What Is Hardware-in-the-Loop (HIL)?

The significant impact of time to market became highly visible in the 1980s through groundbreaking work by former McKinsey consultant Donald G. Reinertsen, indicating that “six months delay can be worth 33 percent of lifecycle profits”i caused by product development. Furthermore, the launch and destruction of the Ariane 5 rocket on June 4, 1996—known as one of the most infamous software bugs in history—taught the engineering world the importance of embedded software quality and the need for proper testing. The result was a loss of more than $370 million.ii These numbers are clear evidence of the consequences of delays and need for shorter time to market as well as cost reduction by identifying bugs and errors through proper testing earlier in the product design and development lifecycle.

It is key to use technology that catches defects before the production begins. It’s increasingly crucial to make test an integral and strategic asset—as part of the full product design and development cycle and not just an afterthought or even a showstopper at the very end of the process. This understanding has led to the development and implementation of methods and strategies known as front loading test, shifting left, model-based design, and anything-in-the-loop (XIL) testing. This white paper has a strong emphasis on HIL testing as one of the crucial testing methodologies in embedded software validation.

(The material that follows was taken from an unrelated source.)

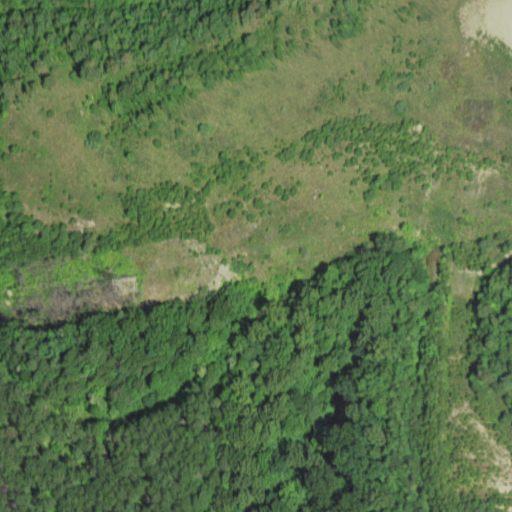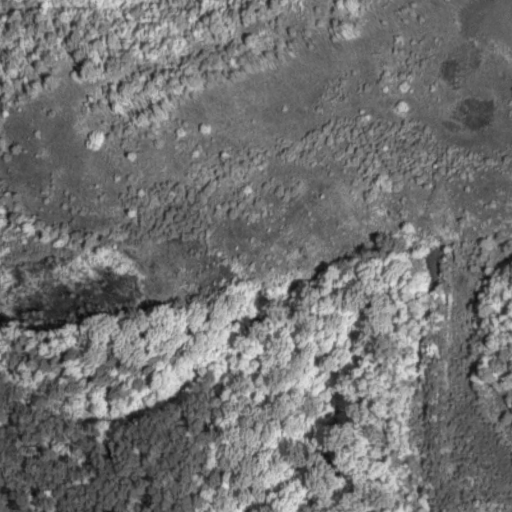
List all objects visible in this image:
power tower: (128, 283)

Before diving straight into HIL testing, it is paramount to look at the actual product to be developed: the device or system under test (DUT/SUT). The products of today and tomorrow have clearly become far more software-centric and complex. When considering examples like Wi-Fi routers, dishwashers, food processors, and so on, they are all based on embedded software or firmware now. Cars, airplanes, and smartphones are prime examples—not only for being highly software defined, but also highly complex—because they are a system of software-based systems. Ultimately, they all do have in common that software is the defining element of their current feature set and future improvements to be released. Updatable apps on a smartphone that turn it into a multitool of thousands of features and functions are the clear embodiment of this trend, which has evolved into the undeniable expectation of today’s customers for almost every other product as well.

Apps, firmware, and software in general cannot stand alone, as they need hardware to be executed on. Typically, the hardware is a computer or processor—or, simply speaking, a controller. This means a product or system (including systems of systems) requires the combination and integration of hardware (controller) and software, which then becomes the DUT. Moreover, the controller also requires its environment to interact with. For example, the controller of a washing machine needs to check if enough water is present, measure the temperature of the water, control the speed (RPM) of the washer drum, and so on. Therefore, the controller requires the connection to sensors (temperature, RPM) and actuators (heater, electric motor) providing data or feedback as inputs and sending commands or setpoints as outputs. These are just the very basic components of control loop design theory, as depicted in Figure 1. Here, the environment around the controller is typically referred to as the plant.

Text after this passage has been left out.